Task item:
Reproduce the rows below word for word, keeping every line break and character unchanged.
———
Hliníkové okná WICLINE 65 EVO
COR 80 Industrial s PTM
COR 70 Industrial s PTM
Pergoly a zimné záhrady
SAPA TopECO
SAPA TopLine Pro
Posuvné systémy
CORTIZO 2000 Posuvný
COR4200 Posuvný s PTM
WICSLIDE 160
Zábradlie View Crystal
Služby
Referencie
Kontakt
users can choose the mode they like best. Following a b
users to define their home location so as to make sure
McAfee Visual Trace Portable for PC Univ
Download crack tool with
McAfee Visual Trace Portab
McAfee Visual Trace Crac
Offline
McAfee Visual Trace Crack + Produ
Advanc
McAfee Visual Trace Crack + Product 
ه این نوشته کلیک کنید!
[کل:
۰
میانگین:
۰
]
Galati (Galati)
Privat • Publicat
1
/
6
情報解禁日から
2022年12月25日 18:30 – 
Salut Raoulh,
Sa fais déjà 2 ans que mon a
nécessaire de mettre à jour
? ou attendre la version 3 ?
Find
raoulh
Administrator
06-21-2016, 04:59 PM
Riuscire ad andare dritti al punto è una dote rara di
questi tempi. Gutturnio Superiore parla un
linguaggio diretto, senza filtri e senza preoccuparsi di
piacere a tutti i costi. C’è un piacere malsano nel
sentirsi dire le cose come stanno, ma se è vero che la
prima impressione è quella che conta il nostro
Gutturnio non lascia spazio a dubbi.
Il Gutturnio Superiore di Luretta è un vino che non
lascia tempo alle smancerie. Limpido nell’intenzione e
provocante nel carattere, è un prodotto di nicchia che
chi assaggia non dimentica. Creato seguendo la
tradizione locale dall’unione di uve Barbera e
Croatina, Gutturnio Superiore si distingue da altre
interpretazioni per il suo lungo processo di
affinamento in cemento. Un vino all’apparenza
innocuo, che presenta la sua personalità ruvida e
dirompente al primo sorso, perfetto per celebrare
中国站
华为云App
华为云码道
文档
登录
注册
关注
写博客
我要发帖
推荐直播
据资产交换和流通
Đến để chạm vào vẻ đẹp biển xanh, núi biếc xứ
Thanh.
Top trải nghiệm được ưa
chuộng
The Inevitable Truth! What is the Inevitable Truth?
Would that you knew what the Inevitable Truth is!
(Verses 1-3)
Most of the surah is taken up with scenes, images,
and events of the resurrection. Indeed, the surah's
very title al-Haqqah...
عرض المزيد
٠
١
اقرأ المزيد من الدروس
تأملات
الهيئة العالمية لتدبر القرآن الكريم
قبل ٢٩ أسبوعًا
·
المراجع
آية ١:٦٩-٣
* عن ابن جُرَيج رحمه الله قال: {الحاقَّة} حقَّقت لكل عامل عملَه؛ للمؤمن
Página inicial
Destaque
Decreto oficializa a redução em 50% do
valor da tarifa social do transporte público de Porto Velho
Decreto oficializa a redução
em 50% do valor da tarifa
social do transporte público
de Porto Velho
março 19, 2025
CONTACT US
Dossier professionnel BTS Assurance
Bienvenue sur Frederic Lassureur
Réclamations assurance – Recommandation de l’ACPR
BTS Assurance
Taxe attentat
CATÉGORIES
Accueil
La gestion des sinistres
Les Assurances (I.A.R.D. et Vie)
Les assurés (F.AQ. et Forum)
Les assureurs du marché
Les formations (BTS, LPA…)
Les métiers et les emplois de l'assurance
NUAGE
———
Answer to this problem:
Hliníkové okná WICLINE 65 EVO
COR 80 Industrial s PTM
COR 70 Industrial s PTM
Pergoly a zimné záhrady
SAPA TopECO
SAPA TopLine Pro
Posuvné systémy
CORTIZO 2000 Posuvný
COR4200 Posuvný s PTM
WICSLIDE 160
Zábradlie View Crystal
Služby
Referencie
Kontakt
users can choose the mode they like best. Following a b
users to define their home location so as to make sure
McAfee Visual Trace Portable for PC Univ
Download crack tool with
McAfee Visual Trace Portab
McAfee Visual Trace Crac
Offline
McAfee Visual Trace Crack + Produ
Advanc
McAfee Visual Trace Crack + Product 
ه این نوشته کلیک کنید!
[کل:
۰
میانگین:
۰
]
Galati (Galati)
Privat • Publicat
1
/
6
情報解禁日から
2022年12月25日 18:30 – 
Salut Raoulh,
Sa fais déjà 2 ans que mon a
nécessaire de mettre à jour
? ou attendre la version 3 ?
Find
raoulh
Administrator
06-21-2016, 04:59 PM
Riuscire ad andare dritti al punto è una dote rara di
questi tempi. Gutturnio Superiore parla un
linguaggio diretto, senza filtri e senza preoccuparsi di
piacere a tutti i costi. C’è un piacere malsano nel
sentirsi dire le cose come stanno, ma se è vero che la
prima impressione è quella che conta il nostro
Gutturnio non lascia spazio a dubbi.
Il Gutturnio Superiore di Luretta è un vino che non
lascia tempo alle smancerie. Limpido nell’intenzione e
provocante nel carattere, è un prodotto di nicchia che
chi assaggia non dimentica. Creato seguendo la
tradizione locale dall’unione di uve Barbera e
Croatina, Gutturnio Superiore si distingue da altre
interpretazioni per il suo lungo processo di
affinamento in cemento. Un vino all’apparenza
innocuo, che presenta la sua personalità ruvida e
dirompente al primo sorso, perfetto per celebrare
中国站
华为云App
华为云码道
文档
登录
注册
关注
写博客
我要发帖
推荐直播
据资产交换和流通
Đến để chạm vào vẻ đẹp biển xanh, núi biếc xứ
Thanh.
Top trải nghiệm được ưa
chuộng
The Inevitable Truth! What is the Inevitable Truth?
Would that you knew what the Inevitable Truth is!
(Verses 1-3)
Most of the surah is taken up with scenes, images,
and events of the resurrection. Indeed, the surah's
very title al-Haqqah...
عرض المزيد
٠
١
اقرأ المزيد من الدروس
تأملات
الهيئة العالمية لتدبر القرآن الكريم
قبل ٢٩ أسبوعًا
·
المراجع
آية ١:٦٩-٣
* عن ابن جُرَيج رحمه الله قال: {الحاقَّة} حقَّقت لكل عامل عملَه؛ للمؤمن
Página inicial
Destaque
Decreto oficializa a redução em 50% do
valor da tarifa social do transporte público de Porto Velho
Decreto oficializa a redução
em 50% do valor da tarifa
social do transporte público
de Porto Velho
março 19, 2025
CONTACT US
Dossier professionnel BTS Assurance
Bienvenue sur Frederic Lassureur
Réclamations assurance – Recommandation de l’ACPR
BTS Assurance
Taxe attentat
CATÉGORIES
Accueil
La gestion des sinistres
Les Assurances (I.A.R.D. et Vie)
Les assurés (F.AQ. et Forum)
Les assureurs du marché
Les formations (BTS, LPA…)
Les métiers et les emplois de l'assurance
NUAGE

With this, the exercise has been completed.